The tradition of elaborate, artificial plotting, and epigrammatic dialogue was carried on by the Irish playwright Oscar Wilde in Lady Windermere's Fan (1892) and The Importance of Being Earnest (1895). In the 20th century, the comedy of manners reappeared in the plays of the British dramatists Noël Coward (Hay Fever, 1925) and Somerset Maugham. Other early twentieth-century examples of comedies of manners include George Bernard Shaw's 1913 play Pygmalion (later adapted into the musical My Fair Lady), E. M. Forster's A Room with a View, and the Jeeves and Wooster stories of P. G. Wodehouse.

The term comedy of menace, which British drama critic Irving Wardle based on the subtitle of The Lunatic View: A Comedy of Menace (1958), by David Campton, is a jocular play-on-words derived from the "comedy of manners" (menace being manners pronounced with a somewhat Judeo-English accent). Harold Pinter's play The Homecoming has been described as a mid-twentieth-century "comedy of manners".

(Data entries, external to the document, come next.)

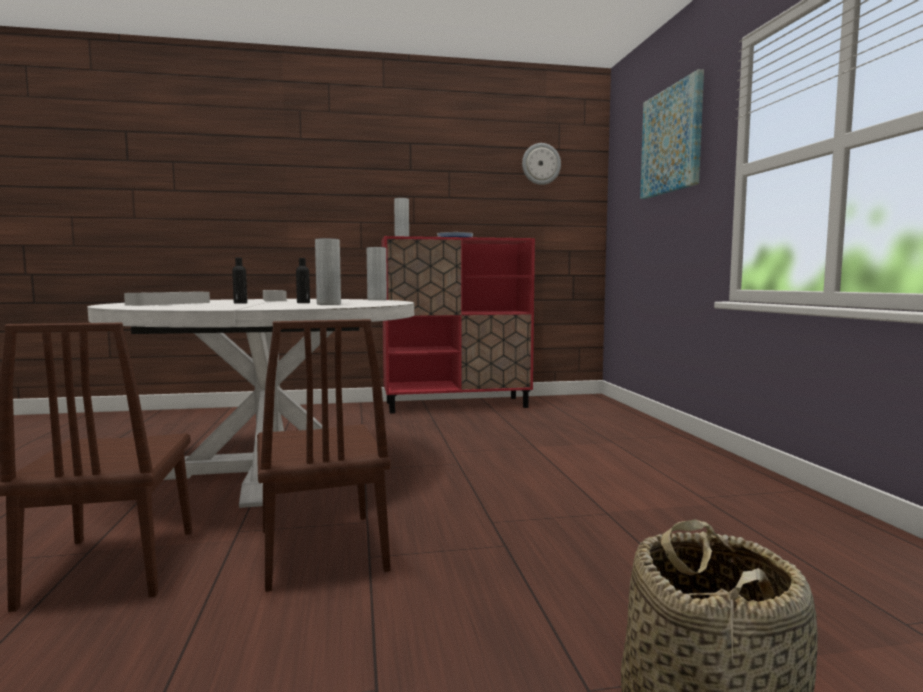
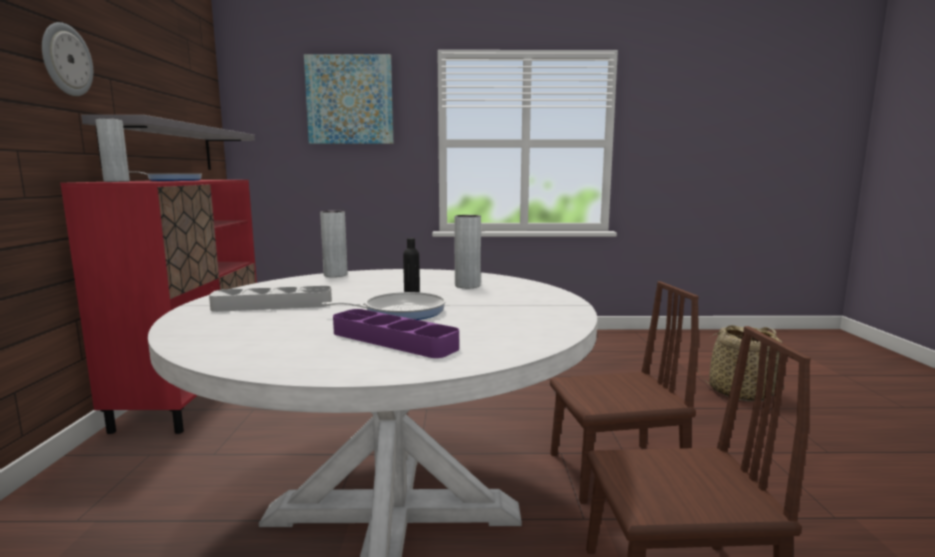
camera: 80 degrees left, 5 degrees up
(169, 303) = (393, 340): grey tray -> purple tray
(240, 303) = (400, 312): black bottle -> frying pan
(499, 217) = (162, 148): none -> grey shelf
(541, 164) = (183, 85): wall clock -> wall clock (66, 60)

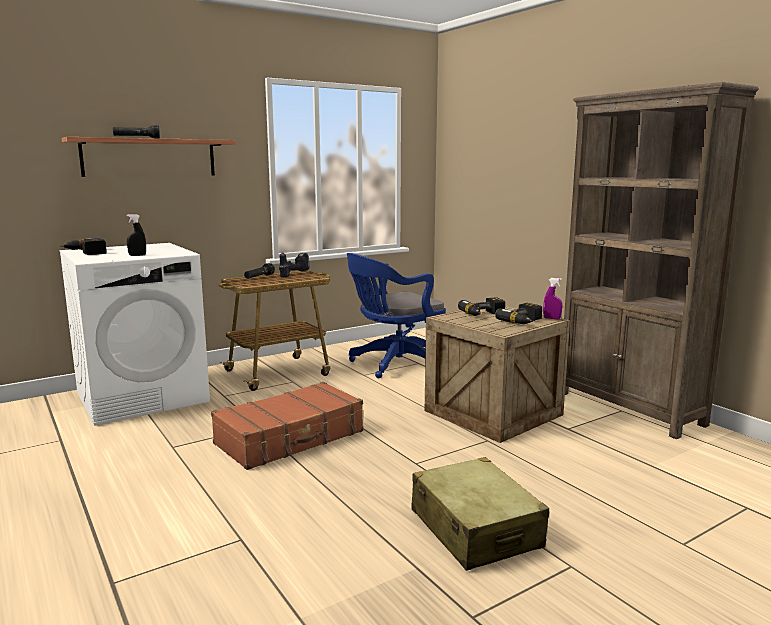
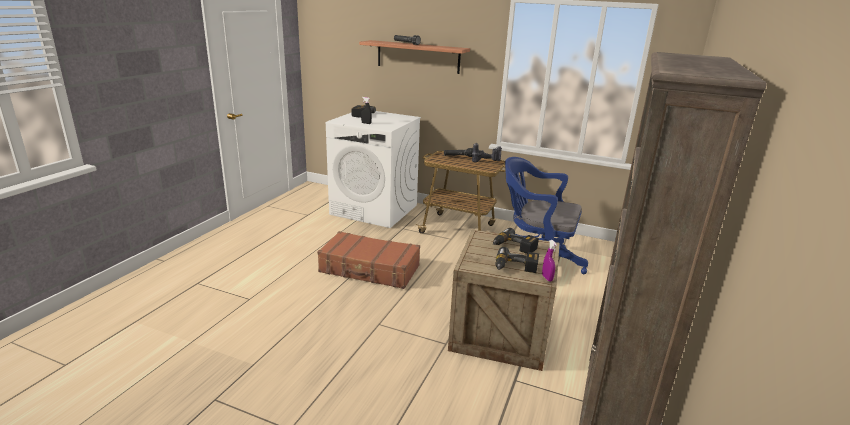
camera: 55 degrees right, 10 degrees up
(475, 529) = (310, 374): beige suitcase -> none

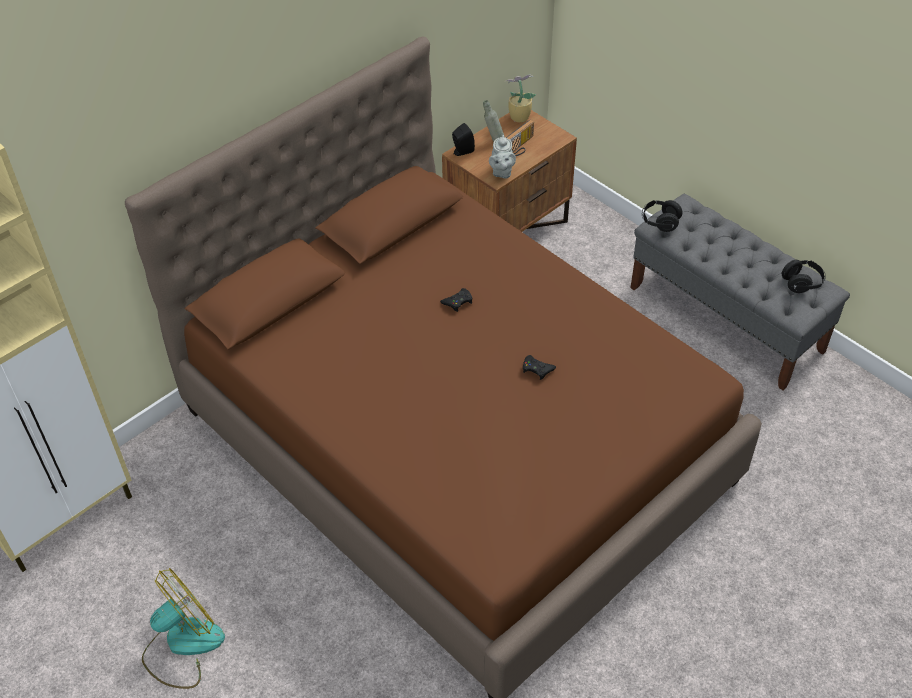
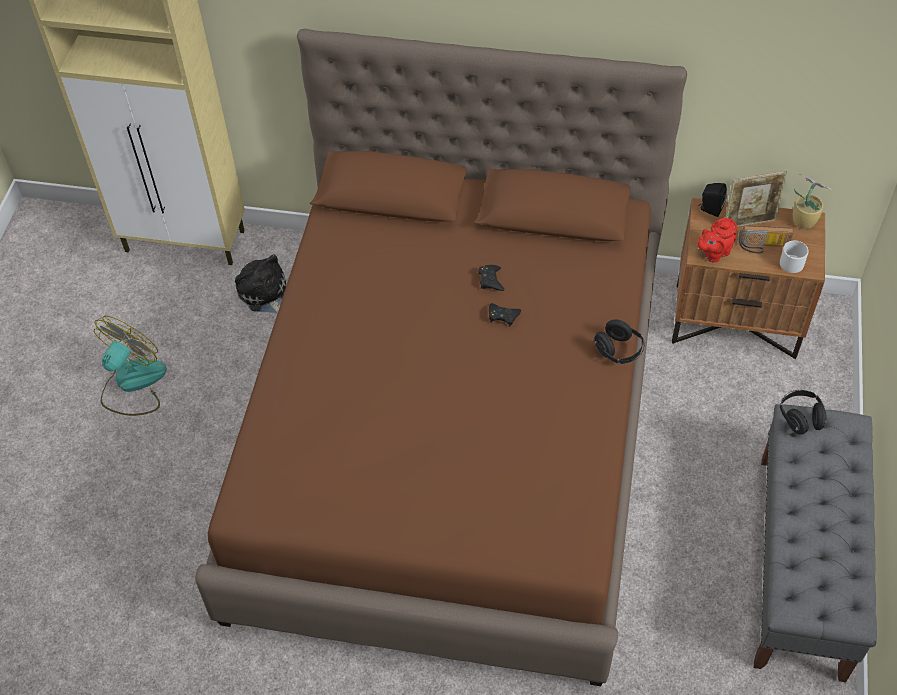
camera: 55 degrees right, 5 degrees up
(182, 645) = (132, 384): fan -> fan turned 75 degrees counterclockwise
(191, 490) = (265, 294): none -> plush toy
(493, 141) = (749, 222): grey bottle -> picture frame
(501, 172) = (713, 253): grey teapot -> red teapot
(537, 369) = (475, 418): black game controller -> black game controller (490, 280)
(547, 141) = (793, 261): none -> white mug
(801, 283) = (839, 587): black headphones -> black headphones (618, 351)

More recent examples include Kazuo Ishiguro's The Remains of the Day, Barbara Pym's Excellent Women, Douglas Carter Beane's As Bees in Honey Drown, The Country Club, and The Little Dog Laughed. In the play Boston Marriage (1999), David Mamet chronicles a sexual relationship between two women, one of whom has her eye on yet another young woman (who never appears, but who is the target of a seduction scheme). Periodically, the two women make their serving woman the butt of haughty jokes, serving to point up the satire on class. Though displaying the verbal dexterity one associates with both the playwright and the genre, the patina of wit occasionally erupts into shocking crudity. Many works categorized as "comedy of manners" are novels or plays, but the genre also exists in film and television. A modern example in film is Francis Veber's The Dinner Game (1998), a French-language cult classic that was originally a play. In The Dinner Game, a group of wealthy friends host dinners to which they invite weird people so they can make fun of them. Much of the film's humor comes from the pretentiousness of the central characters. As for television, Larry David's Curb Your Enthusiasm has been described as a comedy of manners.